Secondo i dati elaborati dall’Ufficio studi di Confartigianato su dati Unioncamere-Anpal, Sistema informativo  Excelsior 2022, il Friuli Venezia Giulia è la seconda regione in Italia per difficoltà di reperimento di manodopera. A  gennaio 2023 la quota di “entrate difficili” è salita al 55% rispetto al 48,9% dello stesso mese 2022.

 Cresce la percentuale di lavoratori introvabili in Friuli Venezia Giulia: in un anno la difficoltà delle aziende a  reperire le figure professionali idonee rispetto alle proprie richieste è aumentata di ben 6,1 punti. A gennaio  2023, infatti, il 55% delle entrate previste sul mercato del lavoro sono di difficile reperibilità rispetto al 48,9% del  gennaio 2022.

A mettere in evidenza la criticità è Confartigianato Fvg, riprendendo l’elaborazione dei dati svolta dall’Ufficio studi  Confartigianato su dati Unioncamere-Anpal, Sistema informativo Excelsior 2022. Peggio del Friuli Venezia Giulia  sta solo il Trentino-Alto Adige, dove la difficoltà di reperibilità della manodopera raggiunge il 56,7 per cento.

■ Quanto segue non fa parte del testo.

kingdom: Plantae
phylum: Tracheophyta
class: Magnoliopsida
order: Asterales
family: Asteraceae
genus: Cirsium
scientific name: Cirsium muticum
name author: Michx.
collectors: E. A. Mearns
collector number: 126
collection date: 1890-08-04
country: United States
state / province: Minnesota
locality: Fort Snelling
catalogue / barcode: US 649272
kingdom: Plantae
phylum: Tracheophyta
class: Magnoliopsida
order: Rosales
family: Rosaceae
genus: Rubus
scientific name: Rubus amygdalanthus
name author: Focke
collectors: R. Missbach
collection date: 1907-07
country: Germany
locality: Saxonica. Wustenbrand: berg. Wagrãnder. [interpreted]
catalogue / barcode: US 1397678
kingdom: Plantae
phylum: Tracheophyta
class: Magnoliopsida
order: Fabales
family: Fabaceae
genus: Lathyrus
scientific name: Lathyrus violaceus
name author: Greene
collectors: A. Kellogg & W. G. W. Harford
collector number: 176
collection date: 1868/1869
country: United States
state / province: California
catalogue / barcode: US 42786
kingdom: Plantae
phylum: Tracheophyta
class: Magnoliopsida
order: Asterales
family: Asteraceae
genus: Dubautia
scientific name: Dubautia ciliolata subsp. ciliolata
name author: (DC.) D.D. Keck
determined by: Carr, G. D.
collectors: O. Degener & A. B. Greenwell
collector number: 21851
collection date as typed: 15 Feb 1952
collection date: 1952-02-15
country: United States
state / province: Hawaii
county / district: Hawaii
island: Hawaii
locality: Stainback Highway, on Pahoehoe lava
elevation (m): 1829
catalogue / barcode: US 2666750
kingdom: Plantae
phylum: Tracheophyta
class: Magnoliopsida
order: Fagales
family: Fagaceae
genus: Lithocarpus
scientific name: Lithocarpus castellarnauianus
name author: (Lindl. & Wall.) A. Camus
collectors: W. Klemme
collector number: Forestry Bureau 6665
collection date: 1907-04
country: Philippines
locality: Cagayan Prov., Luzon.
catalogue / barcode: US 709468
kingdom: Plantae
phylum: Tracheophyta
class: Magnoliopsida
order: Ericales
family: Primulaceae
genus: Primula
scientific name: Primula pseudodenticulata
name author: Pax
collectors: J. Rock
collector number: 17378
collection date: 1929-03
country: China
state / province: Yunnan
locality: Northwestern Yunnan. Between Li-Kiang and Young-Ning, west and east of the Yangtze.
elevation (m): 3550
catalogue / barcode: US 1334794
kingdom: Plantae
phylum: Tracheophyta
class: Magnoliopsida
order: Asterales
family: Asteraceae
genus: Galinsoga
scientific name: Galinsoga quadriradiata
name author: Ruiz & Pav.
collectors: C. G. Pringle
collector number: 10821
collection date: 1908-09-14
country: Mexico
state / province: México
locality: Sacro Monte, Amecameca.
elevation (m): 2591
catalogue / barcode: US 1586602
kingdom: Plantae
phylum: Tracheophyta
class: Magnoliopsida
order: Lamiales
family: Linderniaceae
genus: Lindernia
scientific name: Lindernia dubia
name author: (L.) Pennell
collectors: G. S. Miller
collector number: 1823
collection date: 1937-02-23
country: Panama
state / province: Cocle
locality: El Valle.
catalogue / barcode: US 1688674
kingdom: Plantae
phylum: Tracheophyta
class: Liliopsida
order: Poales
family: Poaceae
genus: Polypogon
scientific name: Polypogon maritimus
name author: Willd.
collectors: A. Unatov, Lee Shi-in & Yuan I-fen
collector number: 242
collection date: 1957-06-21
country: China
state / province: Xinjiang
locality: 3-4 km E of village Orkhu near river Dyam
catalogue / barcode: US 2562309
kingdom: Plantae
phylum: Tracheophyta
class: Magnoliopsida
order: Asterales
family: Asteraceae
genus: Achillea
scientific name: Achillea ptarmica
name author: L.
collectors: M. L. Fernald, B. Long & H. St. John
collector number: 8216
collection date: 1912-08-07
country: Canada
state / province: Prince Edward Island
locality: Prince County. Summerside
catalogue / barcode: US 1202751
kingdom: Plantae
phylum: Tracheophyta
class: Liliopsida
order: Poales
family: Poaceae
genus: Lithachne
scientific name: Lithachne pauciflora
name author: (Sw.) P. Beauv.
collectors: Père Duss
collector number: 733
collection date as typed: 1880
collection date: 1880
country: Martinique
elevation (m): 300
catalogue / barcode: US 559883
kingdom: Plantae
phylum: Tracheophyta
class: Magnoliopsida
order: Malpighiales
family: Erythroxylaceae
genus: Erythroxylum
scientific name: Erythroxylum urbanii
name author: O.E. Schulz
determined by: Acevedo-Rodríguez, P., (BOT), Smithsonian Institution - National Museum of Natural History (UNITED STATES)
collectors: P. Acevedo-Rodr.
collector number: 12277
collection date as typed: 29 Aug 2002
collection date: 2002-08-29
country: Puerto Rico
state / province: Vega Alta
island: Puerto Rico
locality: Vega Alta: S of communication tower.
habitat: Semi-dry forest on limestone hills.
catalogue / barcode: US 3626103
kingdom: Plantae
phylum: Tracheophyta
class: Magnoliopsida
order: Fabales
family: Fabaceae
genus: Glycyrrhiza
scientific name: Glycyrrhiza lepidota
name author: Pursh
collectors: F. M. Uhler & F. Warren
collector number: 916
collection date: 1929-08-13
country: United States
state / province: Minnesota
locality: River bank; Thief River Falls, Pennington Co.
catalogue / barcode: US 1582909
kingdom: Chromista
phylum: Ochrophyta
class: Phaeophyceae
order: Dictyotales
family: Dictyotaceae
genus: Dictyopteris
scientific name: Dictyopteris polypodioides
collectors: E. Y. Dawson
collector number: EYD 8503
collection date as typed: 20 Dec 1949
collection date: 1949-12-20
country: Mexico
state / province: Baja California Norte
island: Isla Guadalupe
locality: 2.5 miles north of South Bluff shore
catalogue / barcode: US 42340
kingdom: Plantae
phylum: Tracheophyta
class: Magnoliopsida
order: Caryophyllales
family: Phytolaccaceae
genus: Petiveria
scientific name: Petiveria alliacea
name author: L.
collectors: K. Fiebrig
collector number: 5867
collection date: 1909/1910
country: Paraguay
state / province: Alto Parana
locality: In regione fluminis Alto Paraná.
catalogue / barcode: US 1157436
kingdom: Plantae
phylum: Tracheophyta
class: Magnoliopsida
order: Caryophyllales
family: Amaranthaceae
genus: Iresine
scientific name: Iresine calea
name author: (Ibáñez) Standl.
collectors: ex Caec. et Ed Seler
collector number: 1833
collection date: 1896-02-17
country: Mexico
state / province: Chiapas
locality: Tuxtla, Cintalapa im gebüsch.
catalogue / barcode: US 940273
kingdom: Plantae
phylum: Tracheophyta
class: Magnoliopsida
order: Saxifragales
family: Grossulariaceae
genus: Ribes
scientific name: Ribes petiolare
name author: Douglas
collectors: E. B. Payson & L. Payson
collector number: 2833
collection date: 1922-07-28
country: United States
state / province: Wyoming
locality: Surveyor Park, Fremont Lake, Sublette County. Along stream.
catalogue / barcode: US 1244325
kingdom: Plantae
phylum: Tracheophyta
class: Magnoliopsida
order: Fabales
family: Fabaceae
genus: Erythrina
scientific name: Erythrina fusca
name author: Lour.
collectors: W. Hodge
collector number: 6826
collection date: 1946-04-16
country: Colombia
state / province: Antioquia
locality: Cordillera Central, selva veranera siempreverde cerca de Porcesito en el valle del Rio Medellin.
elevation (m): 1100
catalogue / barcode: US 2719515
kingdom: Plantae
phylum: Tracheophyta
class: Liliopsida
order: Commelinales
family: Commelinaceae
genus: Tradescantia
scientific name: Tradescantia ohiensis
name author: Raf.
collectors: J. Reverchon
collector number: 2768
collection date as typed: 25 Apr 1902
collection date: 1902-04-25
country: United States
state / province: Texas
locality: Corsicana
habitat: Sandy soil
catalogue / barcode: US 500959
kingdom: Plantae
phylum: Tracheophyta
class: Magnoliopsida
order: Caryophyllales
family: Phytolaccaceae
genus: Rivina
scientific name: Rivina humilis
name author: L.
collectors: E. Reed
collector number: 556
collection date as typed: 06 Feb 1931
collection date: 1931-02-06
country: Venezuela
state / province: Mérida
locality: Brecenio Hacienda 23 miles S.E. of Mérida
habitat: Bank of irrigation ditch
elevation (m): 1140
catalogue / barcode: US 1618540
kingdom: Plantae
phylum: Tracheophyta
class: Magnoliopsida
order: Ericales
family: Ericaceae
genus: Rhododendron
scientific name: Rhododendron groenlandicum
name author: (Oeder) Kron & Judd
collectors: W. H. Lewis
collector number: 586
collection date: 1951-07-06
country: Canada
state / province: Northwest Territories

«Un problema cui le nostre imprese e i diversi comparti  cercano di affrontare attivando diverse leve, una delle  quali è quella dei contratti integrativi a livello regionale – commenta il presidente di Confartigianato Fvg, Graziano  Tilatti  – Sono strategici: intervengono non solo sulla parte economica, ma anche su quella legata al welfare e alle  maggiori tutele nei confronti dei lavoratori». Non a caso, dunque, nel comparto artigiano del Friuli Venezia Giulia  sono stati siglati  ponendo queste attenzioni i contratti integrativi dei settori: edilizia e affini; legno, arredamento  e mobili; alimentare e panificazione. «Sono contratti che contengono istituti capaci di garantire la conciliazione dei  tempi vita-lavoro, prevedono nuove prestazioni di welfare, maggiore sicurezza sul lavoro e formazione  professionale – spiega Tilatti -. Inoltre, valorizzano la previdenza complementare e la sanità integrativa».  Esistono, inoltre, delle prestazioni a favore dei lavoratori per abbattere il caro energia.

Gli artigiani del Friuli Venezia Giulia, con le loro associazioni di categoria territoriali, hanno puntato inoltre sui  “MatchingDay Job”, organizzati con il supporto della Regione. «Un’attività di incontro tra offerta e domanda di  lavoro che ha dimostrato di funzionare – evidenzia Tilatti -, tanto che dopo il recruiting svolto per un’ottantina di  posti a dicembre ne abbiamo già un altro in programma a scadenza ravvicinata.

«La reperibilità di personale oggi è un problema complesso e sul quale incidono diversi fattori. Tuttavia –  considera Tilatti – come artigiani e piccole imprese siamo convinti che a rendere ancora attrattiva un’azienda  siano la valorizzazione del dipendente e la capacità di farlo sentire parte integrante del processo di crescita che  ogni azienda ha in sé. Per quanto ci riguarda – conclude il presidente di Confartigianato Fvg –, questa è la  scommessa che rinnoviamo ogni giorno».